Your goal -
Go through the material under this sentence. Return every line holding "Svärd".

+++ Records shown +++

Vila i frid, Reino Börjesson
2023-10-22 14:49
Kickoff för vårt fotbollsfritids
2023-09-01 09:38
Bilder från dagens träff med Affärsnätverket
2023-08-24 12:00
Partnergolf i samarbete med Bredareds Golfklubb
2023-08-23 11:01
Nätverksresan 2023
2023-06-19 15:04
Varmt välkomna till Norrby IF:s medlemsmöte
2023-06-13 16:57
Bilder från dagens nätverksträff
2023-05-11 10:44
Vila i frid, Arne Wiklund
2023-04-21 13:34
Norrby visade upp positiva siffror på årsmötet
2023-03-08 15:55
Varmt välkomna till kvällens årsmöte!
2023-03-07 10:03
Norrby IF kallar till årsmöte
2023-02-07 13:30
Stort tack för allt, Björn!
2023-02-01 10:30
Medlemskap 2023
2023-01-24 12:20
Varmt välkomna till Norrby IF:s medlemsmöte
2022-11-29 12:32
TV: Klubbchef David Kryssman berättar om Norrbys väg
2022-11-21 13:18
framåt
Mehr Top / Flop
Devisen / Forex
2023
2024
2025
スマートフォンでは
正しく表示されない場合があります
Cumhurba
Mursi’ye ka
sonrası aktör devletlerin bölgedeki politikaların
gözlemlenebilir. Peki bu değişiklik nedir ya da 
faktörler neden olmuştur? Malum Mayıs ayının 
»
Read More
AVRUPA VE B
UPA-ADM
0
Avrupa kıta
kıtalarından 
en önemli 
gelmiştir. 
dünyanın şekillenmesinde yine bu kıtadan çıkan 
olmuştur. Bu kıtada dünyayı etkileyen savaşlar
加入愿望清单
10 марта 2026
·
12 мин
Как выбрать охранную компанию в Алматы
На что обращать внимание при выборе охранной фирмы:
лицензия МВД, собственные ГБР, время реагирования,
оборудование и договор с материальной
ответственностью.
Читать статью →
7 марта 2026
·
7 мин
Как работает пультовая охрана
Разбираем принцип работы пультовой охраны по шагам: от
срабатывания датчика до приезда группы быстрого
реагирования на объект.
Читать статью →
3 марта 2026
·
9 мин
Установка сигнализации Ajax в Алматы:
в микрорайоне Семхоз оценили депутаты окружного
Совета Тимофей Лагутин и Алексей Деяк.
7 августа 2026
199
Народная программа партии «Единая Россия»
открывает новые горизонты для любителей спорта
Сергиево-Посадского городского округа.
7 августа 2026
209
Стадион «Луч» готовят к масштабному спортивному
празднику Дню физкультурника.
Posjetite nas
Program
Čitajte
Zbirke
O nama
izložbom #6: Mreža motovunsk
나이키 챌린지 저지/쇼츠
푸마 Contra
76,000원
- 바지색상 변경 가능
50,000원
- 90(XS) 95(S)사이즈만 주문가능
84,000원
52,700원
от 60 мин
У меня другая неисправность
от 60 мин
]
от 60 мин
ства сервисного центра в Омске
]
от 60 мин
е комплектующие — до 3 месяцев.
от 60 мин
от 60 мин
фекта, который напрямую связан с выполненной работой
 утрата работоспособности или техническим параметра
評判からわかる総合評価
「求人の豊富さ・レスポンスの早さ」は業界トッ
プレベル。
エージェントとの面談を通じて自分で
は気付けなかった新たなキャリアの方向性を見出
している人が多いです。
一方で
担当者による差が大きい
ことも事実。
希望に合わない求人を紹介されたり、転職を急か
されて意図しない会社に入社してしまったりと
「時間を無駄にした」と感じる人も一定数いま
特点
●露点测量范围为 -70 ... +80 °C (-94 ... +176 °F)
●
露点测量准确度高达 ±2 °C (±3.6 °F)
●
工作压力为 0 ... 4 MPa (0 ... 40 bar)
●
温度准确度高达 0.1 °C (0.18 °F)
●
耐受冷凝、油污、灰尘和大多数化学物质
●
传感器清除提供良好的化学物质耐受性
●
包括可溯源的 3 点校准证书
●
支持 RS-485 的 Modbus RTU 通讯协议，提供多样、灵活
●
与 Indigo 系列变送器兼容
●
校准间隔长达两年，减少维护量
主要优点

+++
+++ Records shown +++

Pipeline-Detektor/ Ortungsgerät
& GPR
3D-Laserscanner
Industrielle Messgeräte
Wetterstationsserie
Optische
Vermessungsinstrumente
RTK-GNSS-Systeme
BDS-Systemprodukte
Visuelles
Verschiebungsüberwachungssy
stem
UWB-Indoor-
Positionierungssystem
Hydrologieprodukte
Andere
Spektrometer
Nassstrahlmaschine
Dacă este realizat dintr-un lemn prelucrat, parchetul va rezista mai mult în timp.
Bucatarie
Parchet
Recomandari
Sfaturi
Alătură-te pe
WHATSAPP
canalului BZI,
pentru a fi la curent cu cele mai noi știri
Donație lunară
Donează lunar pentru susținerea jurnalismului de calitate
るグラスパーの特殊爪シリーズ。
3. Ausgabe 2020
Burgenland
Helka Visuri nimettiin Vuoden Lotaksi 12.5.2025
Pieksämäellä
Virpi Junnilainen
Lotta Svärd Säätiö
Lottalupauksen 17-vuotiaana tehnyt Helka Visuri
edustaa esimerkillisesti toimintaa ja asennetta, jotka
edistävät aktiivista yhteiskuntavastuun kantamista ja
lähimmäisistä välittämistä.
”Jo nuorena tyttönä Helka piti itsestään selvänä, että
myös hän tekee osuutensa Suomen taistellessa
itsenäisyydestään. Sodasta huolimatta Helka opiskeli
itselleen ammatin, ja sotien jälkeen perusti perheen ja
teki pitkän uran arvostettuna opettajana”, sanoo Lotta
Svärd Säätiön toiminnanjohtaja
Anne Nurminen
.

+++
+++ Records shown +++

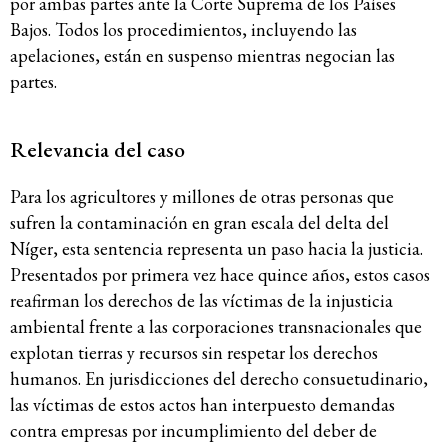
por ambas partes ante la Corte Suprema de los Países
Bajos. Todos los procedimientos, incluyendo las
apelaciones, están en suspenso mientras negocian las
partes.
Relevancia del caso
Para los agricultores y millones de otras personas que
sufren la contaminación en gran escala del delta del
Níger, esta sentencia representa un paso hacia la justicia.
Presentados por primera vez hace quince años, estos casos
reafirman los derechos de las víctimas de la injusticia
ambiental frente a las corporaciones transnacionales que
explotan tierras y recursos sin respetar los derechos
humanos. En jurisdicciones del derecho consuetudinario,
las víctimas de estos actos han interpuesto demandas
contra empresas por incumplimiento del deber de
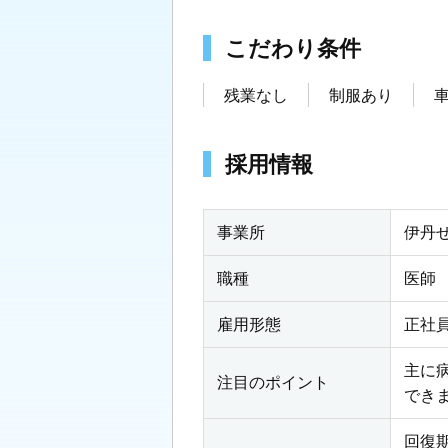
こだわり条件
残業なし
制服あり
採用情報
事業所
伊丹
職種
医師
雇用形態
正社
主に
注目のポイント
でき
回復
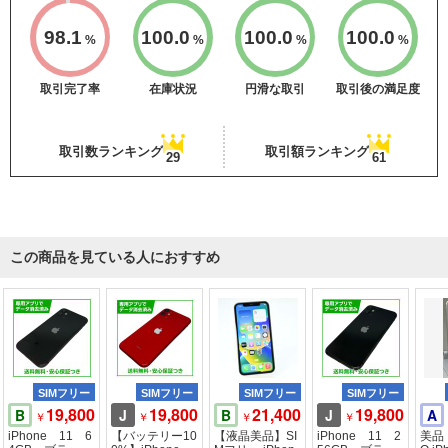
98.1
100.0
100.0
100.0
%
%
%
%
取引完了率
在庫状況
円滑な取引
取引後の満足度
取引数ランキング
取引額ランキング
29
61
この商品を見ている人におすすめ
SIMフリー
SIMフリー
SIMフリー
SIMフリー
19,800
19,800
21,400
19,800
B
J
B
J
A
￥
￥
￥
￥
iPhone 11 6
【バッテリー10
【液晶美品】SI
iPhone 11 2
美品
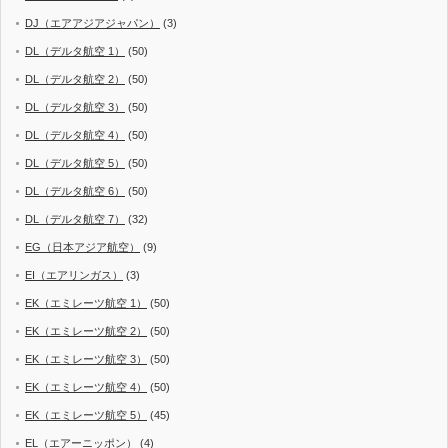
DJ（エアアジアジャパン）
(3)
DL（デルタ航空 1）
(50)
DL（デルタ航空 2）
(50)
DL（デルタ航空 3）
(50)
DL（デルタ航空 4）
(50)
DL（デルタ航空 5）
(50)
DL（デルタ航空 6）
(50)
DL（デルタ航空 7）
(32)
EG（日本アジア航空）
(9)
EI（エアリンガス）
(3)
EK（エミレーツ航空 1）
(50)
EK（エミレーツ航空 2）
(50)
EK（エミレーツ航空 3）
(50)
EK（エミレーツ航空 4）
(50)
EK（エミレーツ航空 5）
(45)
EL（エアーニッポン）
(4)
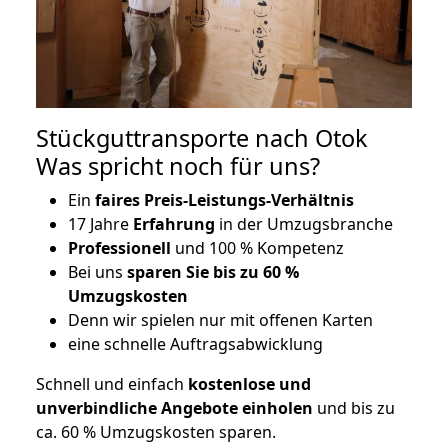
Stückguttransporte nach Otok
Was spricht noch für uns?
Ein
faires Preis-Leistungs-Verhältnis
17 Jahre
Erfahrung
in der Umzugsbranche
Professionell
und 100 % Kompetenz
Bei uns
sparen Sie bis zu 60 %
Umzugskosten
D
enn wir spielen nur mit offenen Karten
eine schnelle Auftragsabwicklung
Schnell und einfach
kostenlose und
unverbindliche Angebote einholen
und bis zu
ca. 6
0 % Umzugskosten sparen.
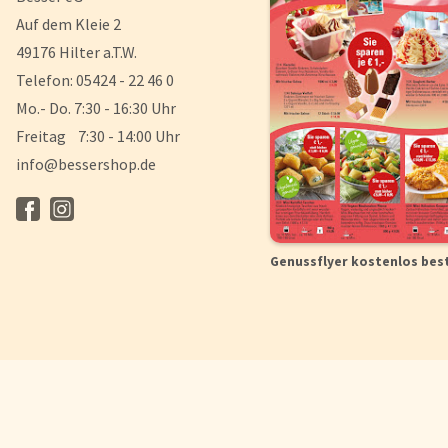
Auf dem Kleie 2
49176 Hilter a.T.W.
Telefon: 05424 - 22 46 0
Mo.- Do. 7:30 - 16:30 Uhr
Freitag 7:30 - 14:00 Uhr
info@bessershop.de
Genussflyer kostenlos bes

+++

Reply to the task -
Lotta Svärd Säätiö
Svärd Säätiön toiminnanjohtaja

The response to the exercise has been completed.